Merging multiple files

Question

Merging multiple files

andkov opened this issue 8 years ago · comments

The dto as it emerges from the 1-scale-assembly has a data frame as each element. Each data frame is long with respect to time. Each data set has variables year and hhidpn.

Objective

prodice a single, flat data set that combines those in the list

Andriy V. Koval · Answer 1 · Fri Mar 10 2017 05:02:05 GMT+0800 (China Standard Time)

@casslbrown

First, we need to create a subset of the list dto that would contain ONLY the items we want to merge:

dto_new <- list()

dto_new[["demographics"]] <- dto$demographics %>% 
  dplyr::select(year, hhidpn, birthyr, interview_yr,male, race )

dto_new[["loneliness"]] <- dto$loneliness %>% 
  dplyr::select(year,hhidpn,score_loneliness_3, score_loneliness_11  )

dto_new[["life_satisfaction"]] <- dto$life_satisfaction %>% 
  dplyr::select(year, hhidpn, sum, mean) %>% 
  dplyr::rename(
     life_sat_sum = sum
    ,life_sat_mean = mean
  )

The script above shows how to create a dto_new that would have the same subsection, but but would prune the unnecessary item. Where, necessary, you must rename the columns, so that their name are unique in the global file (e.g. if more than one scale has columns sum and mean you must be give it unique names, e.g. life_satisfaction_sum' and life_satifsfaction_mean`)

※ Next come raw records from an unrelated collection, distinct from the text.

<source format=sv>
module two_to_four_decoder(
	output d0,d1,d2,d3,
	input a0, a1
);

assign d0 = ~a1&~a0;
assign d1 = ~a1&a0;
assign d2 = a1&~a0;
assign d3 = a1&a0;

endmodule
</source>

The snapshot of the produced dataframes is displayed below.

Notice, how each data frame has two identical columns : year and hhidpn. This is important becaue we will join these data frames by these columns. Use the following function to merge multiple data frames by the same key:

merge_mulitple_files <- function(list, by_columns){
  Reduce(function( d_1, d_2 ) merge(d_1, d_2, by=by_columns), list)
}
ds <- merge_mulitple_files(dto_new, by_columns = c("year","hhidpn"))

The snapshot of the created data frame appears below.